* **THE PROBLEM**: Write the next part of the article about Sudbury Valley Trustees, picking up after its final sentence.

* **PASSAGE TO READ**:
※
By Brett Peruzzi, Contributing Writer
Region – It’s been a long year of restrictions imposed by the governor because of the COVID-19 pandemic. One salvation for many people cooped up at home has been getting outside to enjoy nature in local open spaces.
And properties owned and managed by Sudbury Valley Trustees (SVT) are often the destination that many head to in the region west of Boston when they need an outdoors fix. SVT is a Sudbury-based non-profit dedicated to preserving open space in the 36 towns and cities that surround the Sudbury, Assabet, and Concord rivers. The organization cares for more than 5300 acres on 91 reservations and 90 conservation restrictions and maintains more than 65 miles of trails. Since its founding in 1953, it has assisted other organizations and governmental agencies in protecting an additional 3000 acres in the region.
※
[Excerpts from a dataset]
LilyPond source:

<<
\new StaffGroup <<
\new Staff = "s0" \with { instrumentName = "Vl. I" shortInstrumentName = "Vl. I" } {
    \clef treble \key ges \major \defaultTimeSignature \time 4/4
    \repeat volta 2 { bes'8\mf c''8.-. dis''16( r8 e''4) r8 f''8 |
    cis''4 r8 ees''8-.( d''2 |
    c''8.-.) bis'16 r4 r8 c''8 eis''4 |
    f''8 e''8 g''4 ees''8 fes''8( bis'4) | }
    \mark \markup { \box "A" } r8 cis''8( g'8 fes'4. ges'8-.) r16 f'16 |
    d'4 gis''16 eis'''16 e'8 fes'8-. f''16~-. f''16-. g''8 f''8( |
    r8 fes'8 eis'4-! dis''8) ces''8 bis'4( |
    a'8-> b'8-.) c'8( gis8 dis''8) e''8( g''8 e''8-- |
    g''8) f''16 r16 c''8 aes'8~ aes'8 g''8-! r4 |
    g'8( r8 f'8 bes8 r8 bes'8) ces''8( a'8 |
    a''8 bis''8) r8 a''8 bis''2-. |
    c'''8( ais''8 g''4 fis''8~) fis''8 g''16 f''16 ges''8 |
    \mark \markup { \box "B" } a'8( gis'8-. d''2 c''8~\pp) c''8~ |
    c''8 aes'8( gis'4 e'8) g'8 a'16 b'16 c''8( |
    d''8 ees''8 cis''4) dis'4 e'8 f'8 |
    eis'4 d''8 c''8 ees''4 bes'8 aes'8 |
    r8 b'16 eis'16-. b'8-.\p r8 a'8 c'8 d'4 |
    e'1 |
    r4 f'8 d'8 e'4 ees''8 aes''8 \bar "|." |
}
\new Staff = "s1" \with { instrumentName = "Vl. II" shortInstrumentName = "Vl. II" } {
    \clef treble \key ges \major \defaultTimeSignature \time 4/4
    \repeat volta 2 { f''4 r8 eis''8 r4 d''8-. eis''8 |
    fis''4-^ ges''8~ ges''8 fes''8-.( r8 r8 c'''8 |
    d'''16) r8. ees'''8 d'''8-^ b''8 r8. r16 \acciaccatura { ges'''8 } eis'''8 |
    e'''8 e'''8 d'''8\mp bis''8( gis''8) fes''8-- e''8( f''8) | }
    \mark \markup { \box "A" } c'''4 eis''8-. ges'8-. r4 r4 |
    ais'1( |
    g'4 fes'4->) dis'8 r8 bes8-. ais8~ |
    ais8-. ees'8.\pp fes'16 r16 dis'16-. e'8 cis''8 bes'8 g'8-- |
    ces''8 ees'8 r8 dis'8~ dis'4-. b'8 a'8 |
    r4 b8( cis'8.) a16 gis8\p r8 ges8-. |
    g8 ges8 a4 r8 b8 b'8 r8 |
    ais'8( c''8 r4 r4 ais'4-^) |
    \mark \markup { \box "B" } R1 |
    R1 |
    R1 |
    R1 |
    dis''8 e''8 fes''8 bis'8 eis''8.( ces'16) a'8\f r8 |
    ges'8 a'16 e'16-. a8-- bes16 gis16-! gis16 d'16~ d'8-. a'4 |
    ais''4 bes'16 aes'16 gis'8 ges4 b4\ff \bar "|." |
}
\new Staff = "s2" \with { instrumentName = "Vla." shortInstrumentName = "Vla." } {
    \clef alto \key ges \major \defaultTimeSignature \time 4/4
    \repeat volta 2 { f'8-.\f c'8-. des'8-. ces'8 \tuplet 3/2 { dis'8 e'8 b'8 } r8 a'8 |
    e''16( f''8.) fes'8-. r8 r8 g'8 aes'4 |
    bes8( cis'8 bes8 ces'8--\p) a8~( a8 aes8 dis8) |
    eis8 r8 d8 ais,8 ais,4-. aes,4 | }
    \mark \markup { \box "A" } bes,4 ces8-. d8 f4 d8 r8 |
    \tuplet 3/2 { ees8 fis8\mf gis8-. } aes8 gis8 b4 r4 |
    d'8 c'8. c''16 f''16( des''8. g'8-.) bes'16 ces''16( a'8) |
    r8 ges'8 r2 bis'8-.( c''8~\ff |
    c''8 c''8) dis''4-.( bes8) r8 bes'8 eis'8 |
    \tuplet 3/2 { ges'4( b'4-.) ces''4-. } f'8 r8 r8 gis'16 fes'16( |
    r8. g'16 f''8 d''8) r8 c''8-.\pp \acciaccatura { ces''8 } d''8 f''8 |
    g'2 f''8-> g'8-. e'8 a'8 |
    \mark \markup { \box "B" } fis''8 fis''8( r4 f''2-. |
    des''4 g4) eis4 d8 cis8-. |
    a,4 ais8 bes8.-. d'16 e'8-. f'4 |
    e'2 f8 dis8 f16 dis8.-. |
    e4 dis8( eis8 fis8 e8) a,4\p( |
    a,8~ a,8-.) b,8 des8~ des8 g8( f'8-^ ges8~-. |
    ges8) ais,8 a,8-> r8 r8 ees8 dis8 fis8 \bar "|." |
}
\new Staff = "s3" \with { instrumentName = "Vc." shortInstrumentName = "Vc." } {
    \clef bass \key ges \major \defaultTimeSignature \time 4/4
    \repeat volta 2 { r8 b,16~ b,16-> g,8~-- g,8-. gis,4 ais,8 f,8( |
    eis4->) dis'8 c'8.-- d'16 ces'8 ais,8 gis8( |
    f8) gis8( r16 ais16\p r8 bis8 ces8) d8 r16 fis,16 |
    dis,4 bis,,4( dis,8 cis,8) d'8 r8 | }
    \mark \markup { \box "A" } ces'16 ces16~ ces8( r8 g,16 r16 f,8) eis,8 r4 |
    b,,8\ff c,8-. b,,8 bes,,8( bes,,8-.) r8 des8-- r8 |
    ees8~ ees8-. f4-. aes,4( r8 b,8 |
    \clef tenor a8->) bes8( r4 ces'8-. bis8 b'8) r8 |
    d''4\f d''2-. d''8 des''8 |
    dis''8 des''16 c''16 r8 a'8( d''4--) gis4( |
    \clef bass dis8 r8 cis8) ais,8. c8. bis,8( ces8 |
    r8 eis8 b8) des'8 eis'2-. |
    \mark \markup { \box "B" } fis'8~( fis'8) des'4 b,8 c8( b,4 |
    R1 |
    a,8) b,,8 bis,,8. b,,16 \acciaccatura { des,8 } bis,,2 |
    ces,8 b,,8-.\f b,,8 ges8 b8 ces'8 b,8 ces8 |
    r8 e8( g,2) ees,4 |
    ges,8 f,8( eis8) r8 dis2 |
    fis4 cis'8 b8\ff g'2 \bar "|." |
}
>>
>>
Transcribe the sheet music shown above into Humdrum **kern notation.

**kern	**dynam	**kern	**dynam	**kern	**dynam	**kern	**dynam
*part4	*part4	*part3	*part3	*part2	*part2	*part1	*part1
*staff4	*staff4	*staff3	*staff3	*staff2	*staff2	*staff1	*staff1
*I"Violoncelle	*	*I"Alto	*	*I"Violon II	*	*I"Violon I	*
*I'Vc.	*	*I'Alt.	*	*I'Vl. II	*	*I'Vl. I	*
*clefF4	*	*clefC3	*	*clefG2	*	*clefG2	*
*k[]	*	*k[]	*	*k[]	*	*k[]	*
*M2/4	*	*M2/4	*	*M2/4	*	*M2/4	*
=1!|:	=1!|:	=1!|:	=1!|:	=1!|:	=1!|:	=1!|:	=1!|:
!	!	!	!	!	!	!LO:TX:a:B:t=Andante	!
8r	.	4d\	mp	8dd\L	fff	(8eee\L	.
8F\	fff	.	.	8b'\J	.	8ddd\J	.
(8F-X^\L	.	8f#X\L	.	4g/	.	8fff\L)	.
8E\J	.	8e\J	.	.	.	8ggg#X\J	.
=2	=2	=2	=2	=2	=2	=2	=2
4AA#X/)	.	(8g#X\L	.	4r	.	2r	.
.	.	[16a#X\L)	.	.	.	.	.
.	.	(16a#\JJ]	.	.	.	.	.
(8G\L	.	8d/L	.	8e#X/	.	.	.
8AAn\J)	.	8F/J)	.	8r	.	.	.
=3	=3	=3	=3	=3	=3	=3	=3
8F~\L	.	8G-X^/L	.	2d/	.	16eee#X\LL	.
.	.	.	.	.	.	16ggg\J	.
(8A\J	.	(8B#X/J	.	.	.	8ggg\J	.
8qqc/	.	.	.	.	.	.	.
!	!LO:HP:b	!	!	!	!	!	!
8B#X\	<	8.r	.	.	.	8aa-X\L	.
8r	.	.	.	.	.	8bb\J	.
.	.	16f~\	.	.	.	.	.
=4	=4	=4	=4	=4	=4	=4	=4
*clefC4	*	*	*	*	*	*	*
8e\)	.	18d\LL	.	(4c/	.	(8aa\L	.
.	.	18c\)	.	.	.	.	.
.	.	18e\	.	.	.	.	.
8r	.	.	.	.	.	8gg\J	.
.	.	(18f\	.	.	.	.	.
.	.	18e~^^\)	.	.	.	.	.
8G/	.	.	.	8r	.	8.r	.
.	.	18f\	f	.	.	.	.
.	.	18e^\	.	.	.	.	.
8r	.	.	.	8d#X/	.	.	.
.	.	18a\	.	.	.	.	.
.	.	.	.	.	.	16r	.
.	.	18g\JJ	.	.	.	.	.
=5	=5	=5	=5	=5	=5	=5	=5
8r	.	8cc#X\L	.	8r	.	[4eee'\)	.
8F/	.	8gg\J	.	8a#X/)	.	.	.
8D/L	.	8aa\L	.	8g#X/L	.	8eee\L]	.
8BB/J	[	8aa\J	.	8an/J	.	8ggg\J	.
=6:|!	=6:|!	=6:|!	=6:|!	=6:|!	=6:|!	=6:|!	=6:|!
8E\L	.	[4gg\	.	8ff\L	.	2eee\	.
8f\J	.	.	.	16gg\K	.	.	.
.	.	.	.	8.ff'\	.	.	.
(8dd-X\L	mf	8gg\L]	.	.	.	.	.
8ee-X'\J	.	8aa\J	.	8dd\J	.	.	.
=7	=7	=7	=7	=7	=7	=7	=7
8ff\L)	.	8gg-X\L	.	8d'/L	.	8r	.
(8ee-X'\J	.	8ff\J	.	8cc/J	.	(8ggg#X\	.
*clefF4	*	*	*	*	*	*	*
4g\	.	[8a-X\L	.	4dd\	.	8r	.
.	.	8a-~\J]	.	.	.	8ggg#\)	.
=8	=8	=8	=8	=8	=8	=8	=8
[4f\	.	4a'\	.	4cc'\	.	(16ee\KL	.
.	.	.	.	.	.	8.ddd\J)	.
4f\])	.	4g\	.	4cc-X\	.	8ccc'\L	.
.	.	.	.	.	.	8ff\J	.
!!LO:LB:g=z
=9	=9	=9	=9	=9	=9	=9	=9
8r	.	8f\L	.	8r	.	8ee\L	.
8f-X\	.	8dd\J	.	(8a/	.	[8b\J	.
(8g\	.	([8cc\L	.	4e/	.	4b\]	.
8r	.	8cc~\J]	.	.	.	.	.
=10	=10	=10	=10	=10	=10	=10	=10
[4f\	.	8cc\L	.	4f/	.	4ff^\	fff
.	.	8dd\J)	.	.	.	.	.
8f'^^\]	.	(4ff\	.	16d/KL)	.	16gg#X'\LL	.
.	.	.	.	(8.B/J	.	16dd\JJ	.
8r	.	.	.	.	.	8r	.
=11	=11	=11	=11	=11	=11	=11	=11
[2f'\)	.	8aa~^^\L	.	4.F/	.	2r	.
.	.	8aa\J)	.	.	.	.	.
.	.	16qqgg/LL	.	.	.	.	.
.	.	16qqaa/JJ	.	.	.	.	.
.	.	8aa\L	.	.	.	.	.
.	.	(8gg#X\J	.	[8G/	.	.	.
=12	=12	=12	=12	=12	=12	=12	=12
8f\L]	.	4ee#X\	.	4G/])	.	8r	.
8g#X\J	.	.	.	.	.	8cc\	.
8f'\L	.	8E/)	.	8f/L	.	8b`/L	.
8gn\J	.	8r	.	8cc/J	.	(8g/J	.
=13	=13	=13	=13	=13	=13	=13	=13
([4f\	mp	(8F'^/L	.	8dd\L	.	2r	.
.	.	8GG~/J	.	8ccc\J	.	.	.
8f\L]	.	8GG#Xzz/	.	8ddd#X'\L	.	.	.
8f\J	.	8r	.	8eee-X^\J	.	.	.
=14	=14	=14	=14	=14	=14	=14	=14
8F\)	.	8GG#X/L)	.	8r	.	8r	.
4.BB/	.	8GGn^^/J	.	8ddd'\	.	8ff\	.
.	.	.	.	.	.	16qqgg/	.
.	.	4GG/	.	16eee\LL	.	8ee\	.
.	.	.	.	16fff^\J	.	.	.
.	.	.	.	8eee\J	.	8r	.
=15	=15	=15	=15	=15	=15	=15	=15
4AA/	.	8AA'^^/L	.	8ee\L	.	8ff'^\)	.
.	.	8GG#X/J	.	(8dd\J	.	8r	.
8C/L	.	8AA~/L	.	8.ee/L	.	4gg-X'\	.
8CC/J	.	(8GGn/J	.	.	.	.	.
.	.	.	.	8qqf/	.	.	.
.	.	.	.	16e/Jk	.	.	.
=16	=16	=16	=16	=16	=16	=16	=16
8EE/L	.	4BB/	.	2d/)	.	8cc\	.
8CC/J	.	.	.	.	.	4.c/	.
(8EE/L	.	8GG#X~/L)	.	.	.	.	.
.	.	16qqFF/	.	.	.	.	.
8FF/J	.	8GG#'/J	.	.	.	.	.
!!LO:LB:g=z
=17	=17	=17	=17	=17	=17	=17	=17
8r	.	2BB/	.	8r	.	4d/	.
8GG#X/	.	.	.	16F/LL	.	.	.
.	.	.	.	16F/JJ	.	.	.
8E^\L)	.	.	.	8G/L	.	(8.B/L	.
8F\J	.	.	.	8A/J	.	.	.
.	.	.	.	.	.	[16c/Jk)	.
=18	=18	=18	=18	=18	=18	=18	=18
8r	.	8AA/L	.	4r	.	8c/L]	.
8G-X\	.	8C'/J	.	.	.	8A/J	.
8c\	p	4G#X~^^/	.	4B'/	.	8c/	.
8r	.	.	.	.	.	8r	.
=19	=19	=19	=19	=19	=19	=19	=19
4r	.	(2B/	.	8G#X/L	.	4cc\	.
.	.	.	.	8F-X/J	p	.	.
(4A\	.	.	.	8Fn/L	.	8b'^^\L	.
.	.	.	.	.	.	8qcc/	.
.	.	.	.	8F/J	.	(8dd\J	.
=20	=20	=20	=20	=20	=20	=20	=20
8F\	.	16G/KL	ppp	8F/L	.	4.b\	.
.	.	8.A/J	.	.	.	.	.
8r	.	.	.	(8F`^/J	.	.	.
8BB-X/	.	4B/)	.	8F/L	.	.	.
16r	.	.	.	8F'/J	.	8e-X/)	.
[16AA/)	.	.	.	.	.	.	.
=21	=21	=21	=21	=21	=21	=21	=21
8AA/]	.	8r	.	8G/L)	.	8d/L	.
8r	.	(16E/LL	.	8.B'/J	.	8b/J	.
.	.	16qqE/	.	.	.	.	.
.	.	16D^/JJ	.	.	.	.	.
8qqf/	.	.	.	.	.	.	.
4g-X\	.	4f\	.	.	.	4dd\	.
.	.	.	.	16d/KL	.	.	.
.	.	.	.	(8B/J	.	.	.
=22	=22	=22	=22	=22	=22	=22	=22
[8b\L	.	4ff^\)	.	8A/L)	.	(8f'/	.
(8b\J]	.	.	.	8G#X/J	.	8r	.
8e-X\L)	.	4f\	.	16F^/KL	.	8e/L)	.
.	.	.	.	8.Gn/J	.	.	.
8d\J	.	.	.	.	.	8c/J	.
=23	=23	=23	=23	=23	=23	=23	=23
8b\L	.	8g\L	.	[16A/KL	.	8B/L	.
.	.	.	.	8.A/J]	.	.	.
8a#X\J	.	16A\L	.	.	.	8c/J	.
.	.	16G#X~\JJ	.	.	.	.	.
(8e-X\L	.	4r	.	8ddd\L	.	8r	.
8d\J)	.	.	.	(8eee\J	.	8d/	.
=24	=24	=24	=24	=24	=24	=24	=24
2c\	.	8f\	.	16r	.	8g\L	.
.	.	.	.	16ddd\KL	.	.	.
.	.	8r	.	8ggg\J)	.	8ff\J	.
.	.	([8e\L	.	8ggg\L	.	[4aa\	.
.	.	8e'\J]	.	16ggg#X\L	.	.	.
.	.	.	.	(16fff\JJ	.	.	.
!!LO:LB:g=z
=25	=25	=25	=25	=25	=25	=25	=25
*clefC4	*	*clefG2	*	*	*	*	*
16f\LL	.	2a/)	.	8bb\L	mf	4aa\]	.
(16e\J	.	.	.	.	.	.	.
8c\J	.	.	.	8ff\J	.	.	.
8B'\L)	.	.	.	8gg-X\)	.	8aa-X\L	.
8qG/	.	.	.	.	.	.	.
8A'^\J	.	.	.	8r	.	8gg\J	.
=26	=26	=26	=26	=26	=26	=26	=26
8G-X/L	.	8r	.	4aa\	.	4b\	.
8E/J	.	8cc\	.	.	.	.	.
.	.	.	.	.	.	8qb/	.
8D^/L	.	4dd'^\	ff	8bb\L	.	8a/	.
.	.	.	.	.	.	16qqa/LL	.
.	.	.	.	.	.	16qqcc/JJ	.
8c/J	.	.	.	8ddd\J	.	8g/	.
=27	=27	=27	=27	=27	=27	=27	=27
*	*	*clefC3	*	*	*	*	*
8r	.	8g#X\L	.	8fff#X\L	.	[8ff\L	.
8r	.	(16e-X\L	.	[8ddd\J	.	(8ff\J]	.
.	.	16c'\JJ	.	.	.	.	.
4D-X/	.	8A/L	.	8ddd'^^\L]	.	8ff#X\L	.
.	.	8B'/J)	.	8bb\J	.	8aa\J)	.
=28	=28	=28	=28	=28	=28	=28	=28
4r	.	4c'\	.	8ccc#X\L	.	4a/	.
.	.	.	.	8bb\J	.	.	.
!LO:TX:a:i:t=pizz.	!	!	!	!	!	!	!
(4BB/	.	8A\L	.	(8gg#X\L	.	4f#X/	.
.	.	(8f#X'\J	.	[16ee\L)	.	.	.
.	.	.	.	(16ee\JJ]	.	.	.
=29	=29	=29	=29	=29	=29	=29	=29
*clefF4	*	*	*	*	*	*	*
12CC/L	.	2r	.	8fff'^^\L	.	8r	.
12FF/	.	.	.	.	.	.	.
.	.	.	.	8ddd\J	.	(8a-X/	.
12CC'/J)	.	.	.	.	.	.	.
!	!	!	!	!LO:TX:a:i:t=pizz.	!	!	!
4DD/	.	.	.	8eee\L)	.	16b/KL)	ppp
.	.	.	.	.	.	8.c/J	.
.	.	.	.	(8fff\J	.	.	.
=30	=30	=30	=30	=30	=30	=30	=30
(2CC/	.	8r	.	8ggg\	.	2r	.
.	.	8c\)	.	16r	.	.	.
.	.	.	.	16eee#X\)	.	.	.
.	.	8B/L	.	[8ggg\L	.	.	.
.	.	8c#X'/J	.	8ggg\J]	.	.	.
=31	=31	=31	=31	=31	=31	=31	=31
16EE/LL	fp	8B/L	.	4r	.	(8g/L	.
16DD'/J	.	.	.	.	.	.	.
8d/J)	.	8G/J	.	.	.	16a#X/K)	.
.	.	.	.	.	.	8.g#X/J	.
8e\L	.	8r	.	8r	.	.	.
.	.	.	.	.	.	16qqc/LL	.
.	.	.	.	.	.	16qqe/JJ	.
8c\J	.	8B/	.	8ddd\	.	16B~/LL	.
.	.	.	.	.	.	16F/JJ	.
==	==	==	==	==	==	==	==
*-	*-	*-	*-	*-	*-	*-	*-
※
* **REPLY TO THE EXERCISE**:
Volunteers are key contributors
Karin Paquin, a 65-year-old Marlborough resident, is the president of SVT’s board of directors. She also serves on several of its key committees, and occasionally does volunteer work at SVT properties. “What I enjoy most about volunteering at SVT is connecting with folks who have a passion for the outdoors,” said Paquin. “And preserving natural open space for wildlife and people.”
Paquin has noticed a definite increase in visitors to SVT properties over the past year. “It’s really inspiring to see so many young families, groups of teenagers, solo hikers, and seniors enjoying the land,” she said. “During this pandemic, being able to meet and connect outdoors has been a remedy for the isolation we’ve all felt.”
Kimball “Kim” Simpson is another avid SVT volunteer. The 77-year-old Westborough resident has been doing trail maintenance work for the organization for 20 years. He centers his efforts at the Walkup and Robinson Memorial Reservation in his town. “I focus on keeping the trails open,” Simpson affirmed. “Generally, this involves walking all the trails after storms, clearing the small stuff and then going back with a chainsaw to clear major blowdowns.” He noted that he has been an active hiker his entire adult life and started doing trail work in the late 1970s. “I gain considerable satisfaction from knowing that my work is keeping these hiking trails open for all to use,” he said.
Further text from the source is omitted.